AIM OF THE TASK - Among the entries below, count the lines that contain the word "Chemicals". Respond with the count only.

DATASET EXCERPTS -

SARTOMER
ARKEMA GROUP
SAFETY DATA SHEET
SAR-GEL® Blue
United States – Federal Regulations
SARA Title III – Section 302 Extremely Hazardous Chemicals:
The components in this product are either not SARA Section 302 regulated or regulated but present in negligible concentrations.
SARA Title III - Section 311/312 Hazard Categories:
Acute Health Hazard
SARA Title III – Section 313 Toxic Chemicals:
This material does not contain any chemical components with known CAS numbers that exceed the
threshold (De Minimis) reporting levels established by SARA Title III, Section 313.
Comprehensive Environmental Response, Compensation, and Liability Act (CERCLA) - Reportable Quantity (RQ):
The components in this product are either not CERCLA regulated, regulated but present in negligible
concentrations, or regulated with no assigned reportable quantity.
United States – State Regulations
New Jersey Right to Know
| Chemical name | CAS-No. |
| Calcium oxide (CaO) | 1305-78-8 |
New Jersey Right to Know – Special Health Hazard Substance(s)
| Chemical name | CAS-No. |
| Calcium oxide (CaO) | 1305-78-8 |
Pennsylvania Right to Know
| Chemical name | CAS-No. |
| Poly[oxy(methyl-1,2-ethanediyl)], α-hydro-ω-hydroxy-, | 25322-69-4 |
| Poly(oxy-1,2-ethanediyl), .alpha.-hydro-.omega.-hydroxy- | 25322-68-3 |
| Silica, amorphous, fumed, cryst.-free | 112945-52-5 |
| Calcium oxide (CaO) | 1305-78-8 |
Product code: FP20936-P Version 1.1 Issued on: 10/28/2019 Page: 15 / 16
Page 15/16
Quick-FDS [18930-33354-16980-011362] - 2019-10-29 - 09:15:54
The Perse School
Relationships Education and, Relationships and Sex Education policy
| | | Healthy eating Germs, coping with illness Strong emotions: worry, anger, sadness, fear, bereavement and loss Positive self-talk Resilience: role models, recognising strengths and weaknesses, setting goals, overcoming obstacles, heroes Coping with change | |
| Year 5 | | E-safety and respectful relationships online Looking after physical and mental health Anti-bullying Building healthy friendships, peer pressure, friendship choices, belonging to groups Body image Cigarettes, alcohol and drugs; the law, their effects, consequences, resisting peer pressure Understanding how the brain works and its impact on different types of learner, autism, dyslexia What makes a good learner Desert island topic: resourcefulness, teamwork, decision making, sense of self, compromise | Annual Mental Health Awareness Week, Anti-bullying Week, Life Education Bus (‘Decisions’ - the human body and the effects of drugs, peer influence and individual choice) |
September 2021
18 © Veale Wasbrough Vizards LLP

RESPONSE TO THE TASK - 2